> **Excerpts from a dataset**
-- -- --

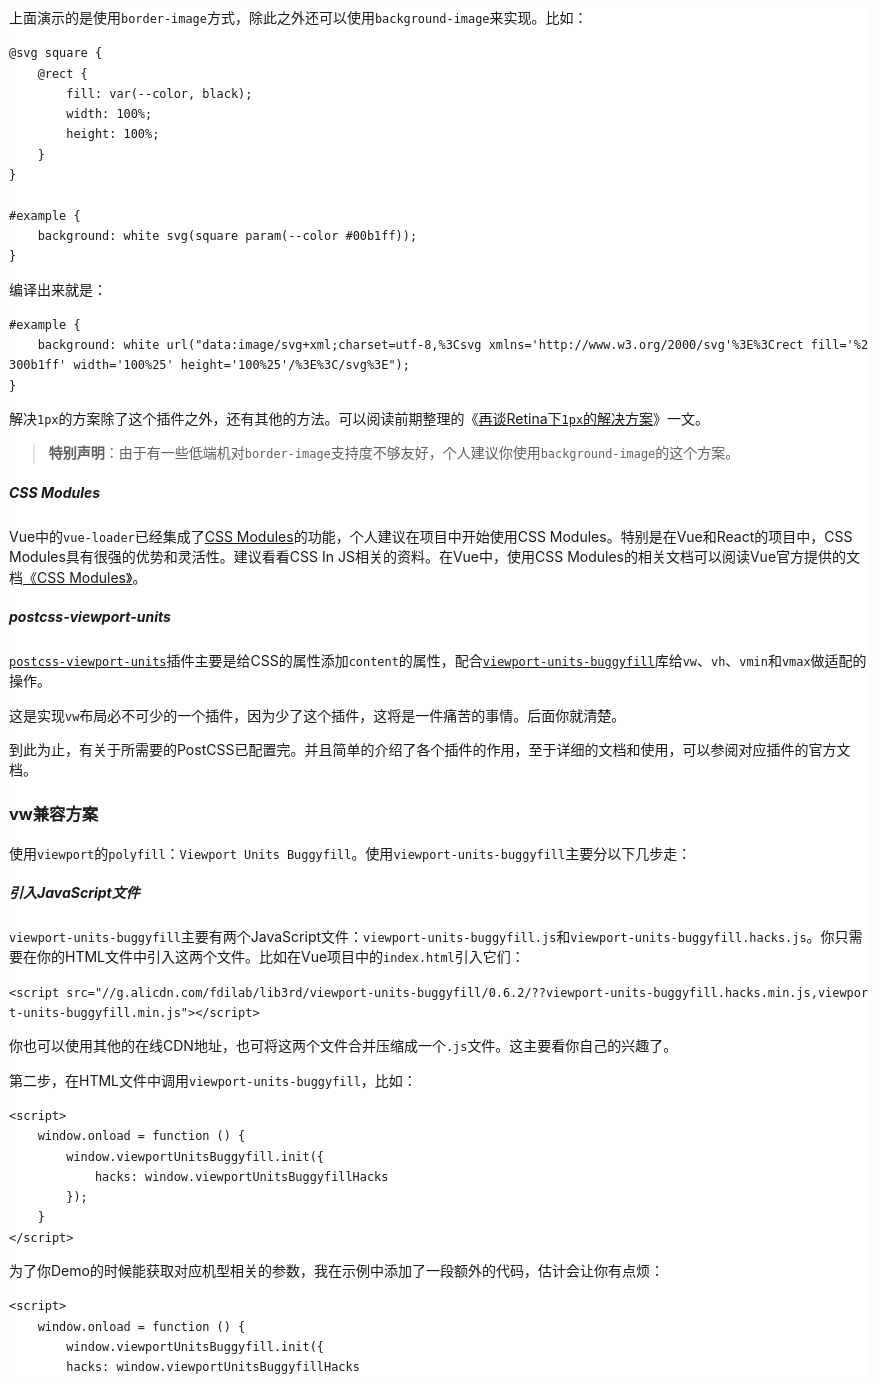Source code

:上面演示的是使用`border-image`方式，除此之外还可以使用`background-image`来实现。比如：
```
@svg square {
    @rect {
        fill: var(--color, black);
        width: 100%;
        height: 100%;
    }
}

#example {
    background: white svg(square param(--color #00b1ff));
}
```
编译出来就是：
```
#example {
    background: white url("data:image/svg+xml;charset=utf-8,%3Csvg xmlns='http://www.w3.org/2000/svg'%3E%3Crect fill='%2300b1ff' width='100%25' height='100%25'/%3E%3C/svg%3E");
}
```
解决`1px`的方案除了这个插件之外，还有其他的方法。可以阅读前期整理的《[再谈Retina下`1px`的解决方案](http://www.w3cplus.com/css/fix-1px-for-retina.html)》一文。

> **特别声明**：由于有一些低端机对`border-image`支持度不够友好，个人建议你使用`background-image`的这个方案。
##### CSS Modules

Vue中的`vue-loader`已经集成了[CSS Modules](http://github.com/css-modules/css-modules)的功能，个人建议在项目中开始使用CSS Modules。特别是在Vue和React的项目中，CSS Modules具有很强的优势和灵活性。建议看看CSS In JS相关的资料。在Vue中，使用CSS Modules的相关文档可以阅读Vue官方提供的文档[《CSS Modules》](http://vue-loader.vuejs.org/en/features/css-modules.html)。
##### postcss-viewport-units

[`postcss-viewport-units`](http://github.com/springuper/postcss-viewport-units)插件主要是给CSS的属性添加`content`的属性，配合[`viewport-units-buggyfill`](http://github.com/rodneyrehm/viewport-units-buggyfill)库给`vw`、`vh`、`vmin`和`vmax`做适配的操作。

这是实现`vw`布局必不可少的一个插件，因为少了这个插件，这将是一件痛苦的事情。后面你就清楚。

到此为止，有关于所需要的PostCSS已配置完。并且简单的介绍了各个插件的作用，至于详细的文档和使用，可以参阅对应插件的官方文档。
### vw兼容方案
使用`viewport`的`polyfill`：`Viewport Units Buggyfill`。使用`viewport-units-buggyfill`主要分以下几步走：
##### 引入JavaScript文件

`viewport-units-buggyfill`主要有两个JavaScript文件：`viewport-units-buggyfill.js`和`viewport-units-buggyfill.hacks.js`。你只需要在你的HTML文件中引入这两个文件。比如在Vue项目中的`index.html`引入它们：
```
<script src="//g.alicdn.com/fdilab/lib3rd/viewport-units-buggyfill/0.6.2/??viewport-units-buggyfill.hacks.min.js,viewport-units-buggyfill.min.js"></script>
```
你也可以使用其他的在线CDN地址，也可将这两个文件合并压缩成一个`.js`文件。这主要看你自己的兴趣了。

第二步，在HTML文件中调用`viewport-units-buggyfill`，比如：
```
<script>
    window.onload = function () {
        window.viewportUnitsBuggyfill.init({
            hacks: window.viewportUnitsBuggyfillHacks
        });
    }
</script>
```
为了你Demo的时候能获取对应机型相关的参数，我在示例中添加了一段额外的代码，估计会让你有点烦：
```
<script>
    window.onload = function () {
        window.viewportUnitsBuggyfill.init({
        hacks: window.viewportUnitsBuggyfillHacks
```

-- -- --

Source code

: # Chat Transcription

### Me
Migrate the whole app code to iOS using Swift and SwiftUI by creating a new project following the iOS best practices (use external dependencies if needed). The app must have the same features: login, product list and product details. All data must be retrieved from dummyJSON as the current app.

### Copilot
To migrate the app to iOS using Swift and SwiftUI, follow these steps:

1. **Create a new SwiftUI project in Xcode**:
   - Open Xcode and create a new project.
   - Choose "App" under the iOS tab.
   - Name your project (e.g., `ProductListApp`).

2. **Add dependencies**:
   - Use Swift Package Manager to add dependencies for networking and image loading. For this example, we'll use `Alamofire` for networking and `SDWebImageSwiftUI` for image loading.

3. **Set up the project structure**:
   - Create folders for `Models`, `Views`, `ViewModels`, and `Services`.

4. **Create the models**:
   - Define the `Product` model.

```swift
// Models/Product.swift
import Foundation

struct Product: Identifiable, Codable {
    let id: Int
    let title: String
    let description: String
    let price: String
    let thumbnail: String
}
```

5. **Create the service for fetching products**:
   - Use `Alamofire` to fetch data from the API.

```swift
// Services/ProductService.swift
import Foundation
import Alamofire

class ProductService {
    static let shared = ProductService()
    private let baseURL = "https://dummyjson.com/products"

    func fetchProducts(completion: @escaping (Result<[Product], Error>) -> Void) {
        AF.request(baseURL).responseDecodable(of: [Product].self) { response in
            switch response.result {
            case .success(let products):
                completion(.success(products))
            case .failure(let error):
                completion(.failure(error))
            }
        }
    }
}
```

-- -- --

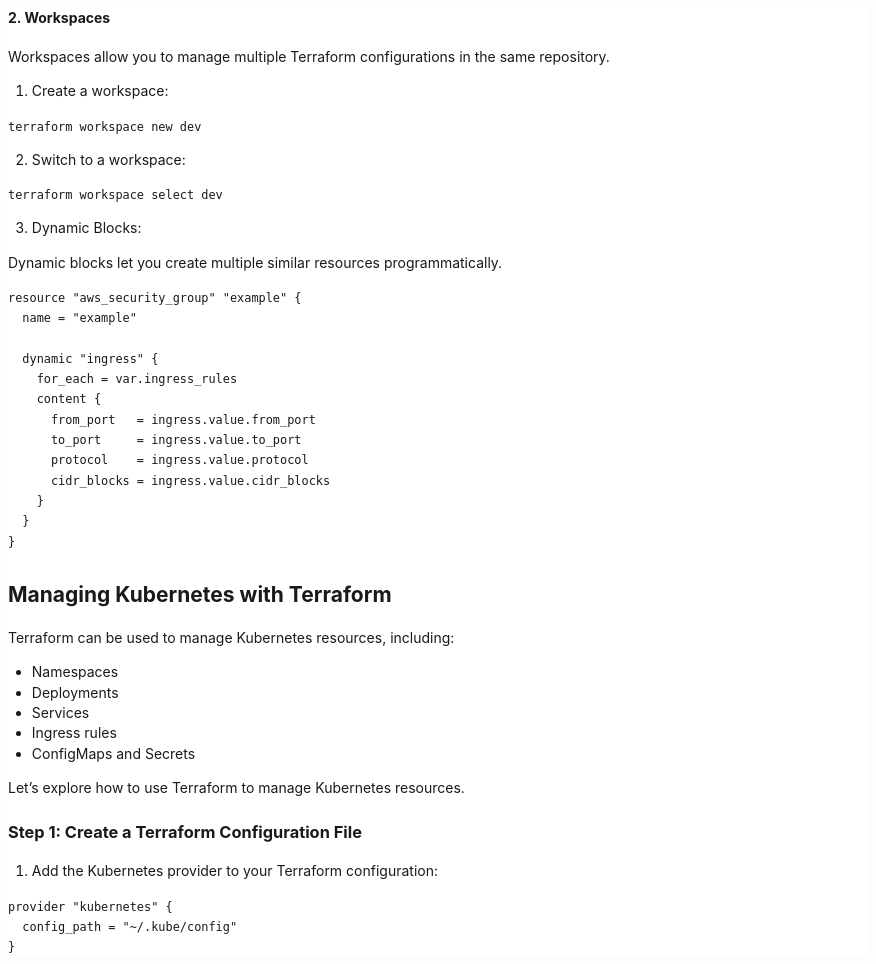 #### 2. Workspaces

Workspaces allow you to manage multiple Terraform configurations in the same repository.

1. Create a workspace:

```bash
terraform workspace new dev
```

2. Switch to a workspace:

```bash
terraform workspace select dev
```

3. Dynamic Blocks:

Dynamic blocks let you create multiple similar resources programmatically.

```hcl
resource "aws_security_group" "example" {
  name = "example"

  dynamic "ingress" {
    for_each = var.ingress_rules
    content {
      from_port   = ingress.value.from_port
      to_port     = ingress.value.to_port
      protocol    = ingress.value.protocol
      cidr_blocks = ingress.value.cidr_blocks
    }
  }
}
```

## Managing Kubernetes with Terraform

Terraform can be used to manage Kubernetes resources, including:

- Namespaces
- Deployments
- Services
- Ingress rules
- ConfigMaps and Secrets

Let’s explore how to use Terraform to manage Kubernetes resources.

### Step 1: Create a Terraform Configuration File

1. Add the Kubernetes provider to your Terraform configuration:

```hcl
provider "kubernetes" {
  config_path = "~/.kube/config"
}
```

-- -- --

> **WORK TO COMPLETE**
When the word "resources" shows up in a line of the entries, report that line.

> **REPLY**
Dynamic blocks let you create multiple similar resources programmatically.
Terraform can be used to manage Kubernetes resources, including:
Let’s explore how to use Terraform to manage Kubernetes resources.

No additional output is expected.